COM BERRO E SALIVA

13/09/2015 10:47

Frederico Spencer

 

Vino era um menino quieto, vivia pelos cantos, não tinha lugar nas peladas de futebol. Os amigos eram poucos - viviam levando porrada dos outros da localidade. Morava num barraco com a mãe e mais cinco irmãos, dormiam e sonhavam juntos com dias melhores.

Numa entrevista contou a virada que sua vida deu:

- Antes, quando éramos pequenos por aqui, vivíamos como ratos: esgoto, lama e muita sujeira abrindo nossas narinas - tentávamos sentir o cheiro das coisas boas lá de baixo, só luxo: carrões, mansões, asfalto e muita roupa bonita.

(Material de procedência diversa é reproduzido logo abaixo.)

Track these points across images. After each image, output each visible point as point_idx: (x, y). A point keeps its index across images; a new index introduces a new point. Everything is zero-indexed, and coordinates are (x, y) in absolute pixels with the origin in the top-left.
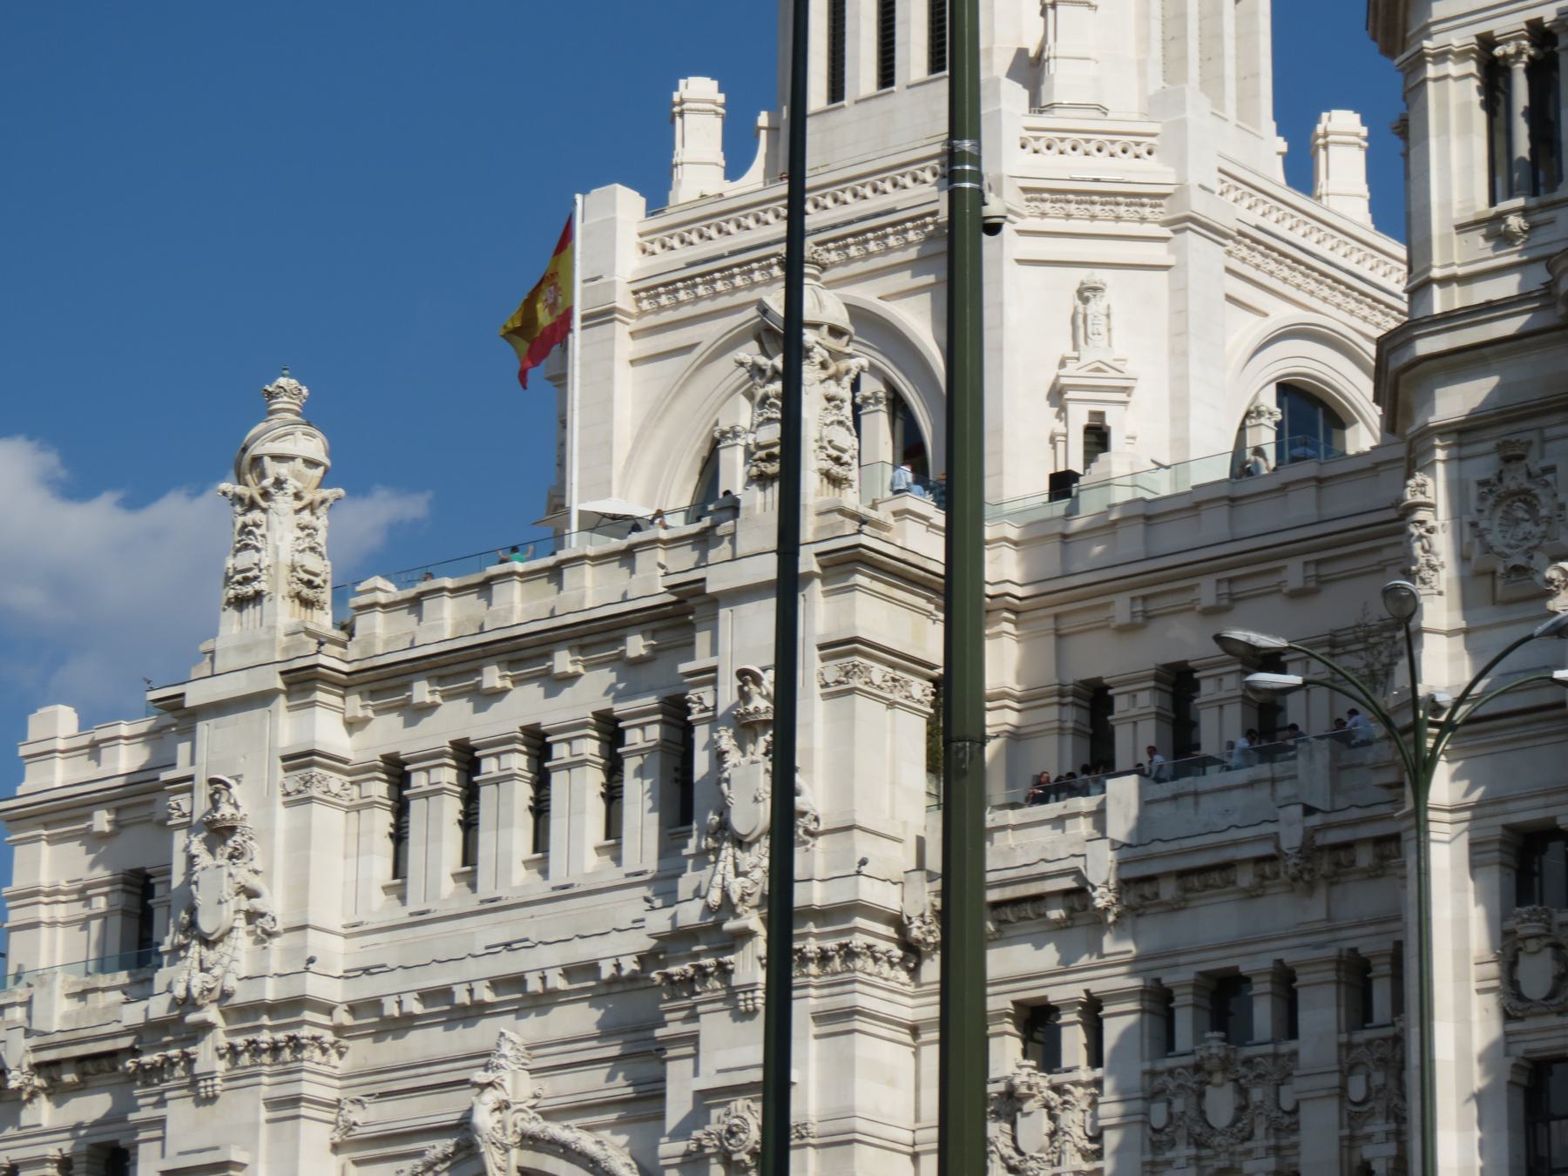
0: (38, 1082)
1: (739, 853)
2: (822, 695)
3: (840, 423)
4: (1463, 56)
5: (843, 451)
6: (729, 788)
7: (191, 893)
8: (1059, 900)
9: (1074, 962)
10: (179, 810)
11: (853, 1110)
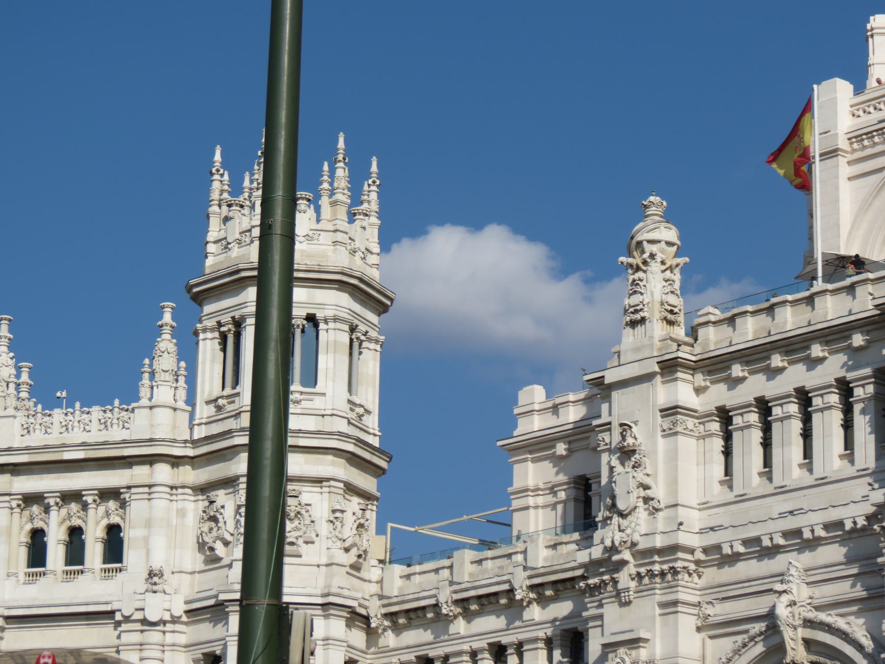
0: (387, 623)
1: (621, 519)
2: (662, 436)
3: (672, 292)
4: (212, 330)
5: (675, 307)
6: (616, 486)
7: (612, 487)
8: (550, 586)
9: (512, 624)
10: (604, 441)
11: (678, 654)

Agora, que cresci, a lama virou pó, o esgoto virou fumaça na tragada do cigarro. A poeira das ruas - pedras que te fazem viajar. O dinheiro rolou aqui pra cima, temos polícia na mão, políticos e juízes no bolso, compramos tudo - somos um exército particular, vinte e quatro horas para atuar, ninguém dorme nem tem medo de bala. Inventamos até um jeito novo de falar: cultura da boa. O papo aqui é negócio: comércio e abertura de mercado. Tudo por aqui é muito sério; se mentir morre, vira presunto no outro dia, isso é que é organização, diferente lá de baixo. Fizemos nossa revolução, a pós-miséria tomou conta das ruas. Meio bicho meio gente nos fizemos da lama, nas armas. Tinha ouvido numa música: “com berro e saliva fizemos o nosso pé de meia”. Aliás, o filósofo Sócrates também falava nisso, não é mesmo? Vocês que financiam tudo. Valeu mesmo, cuidado aí irmão!